Mike DiPasquale is grateful, to say the least, for the return of the house call in his neck of the woods. He recently underwent a "rare, risky operation in which doctors performed a complete reconstruction of his hip and part of his pelvis," the Barron News-Shield reports. The procedure left Mike confined to a wheelchair as he recovers. And initially, his mobility was less than limited.
"I know there are county programs where they come out, pick you up, and take you to your appointments, and that's fine," Mike tells the paper. "But in my situation, and given the severity of the situation, I don't know if I could've even done that initially."
Instead, those appointments came to him, through a pilot program begun by Gold Cross Ambulance and Mayo Clinic Health System — Northland in Barron, Wisconsin. The new Community Paramedic Program sends Gold Cross paramedics to visit "at-risk" patients in their homes each week, according to the newspaper. The paramedics offer "health and physical examinations, medication compliance checks, safety evaluations and hospital discharge follow-up care" for patients referred to the program by their Mayo Clinic providers.
"Having the Gold Cross paramedics come out to my home was just perfect," Mike says. Perfect not only for the "physical benefits," the visits provide, but the emotional ones, too. "They're very easy to work with," Mike says of paramedics Justin Bowe and Marlene Dirkes. "They'll ask me, 'Well, how's your incision? Can we take a look to make sure it's healing OK?' They're very concerned about my overall well-being and not just from a physical standpoint, but psychologically, too," Mike tells the paper.

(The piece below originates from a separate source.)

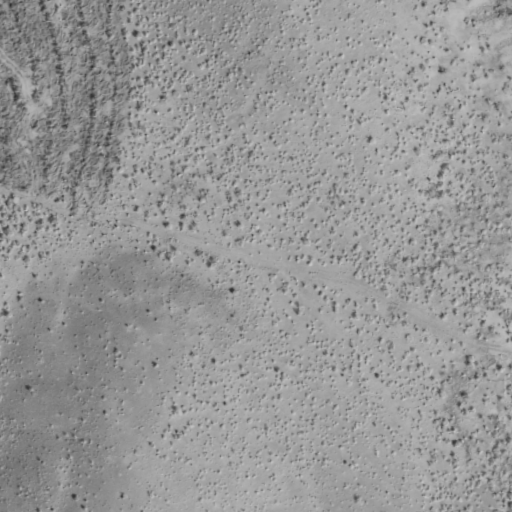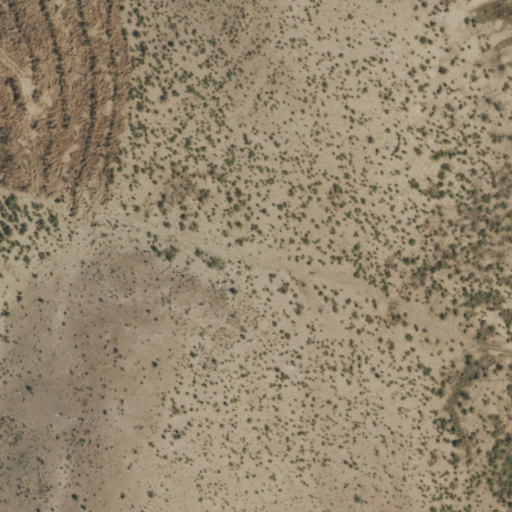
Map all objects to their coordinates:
road: (199, 77)
road: (256, 286)
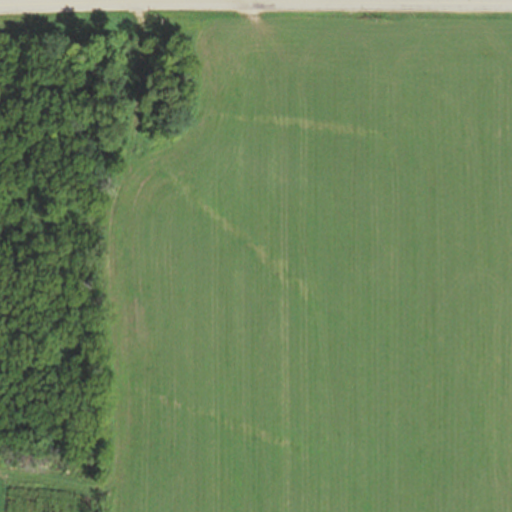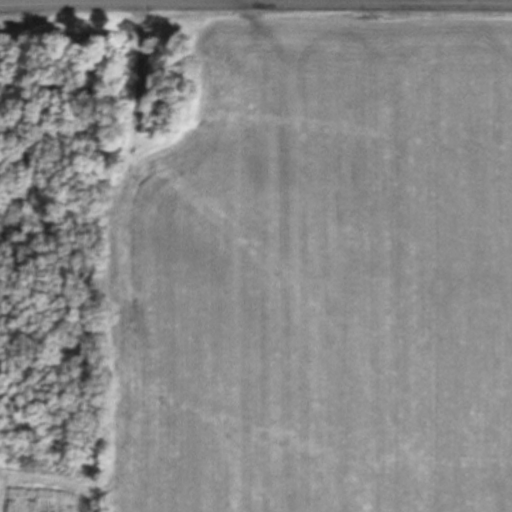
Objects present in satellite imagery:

"Justin and I will sit down, and we'll even talk about the Packers," he says. "I just really appreciate that." (Even our Minnesota delegation can get on that bandwagon.)
Bowe, also a Gold Cross field training officer at Mayo Clinic Health System — Northland, tells the paper that situations like Mike's are exactly why the program was started. "Our ultimate goal is to keep the patients at their homes, where they want to be, instead of in the hospital setting," he says.
Bowe and Dirkes see "approximately five patients a day" as part of their work with the program, and "for now" they're keeping their visits to a "30-minute radius" of the Mayo Clinic Health System — Northland campus. But "plans are in the works," the paper reports, to expand that care range in the future. We're sure they'd have a fan base in Vikings country, as well.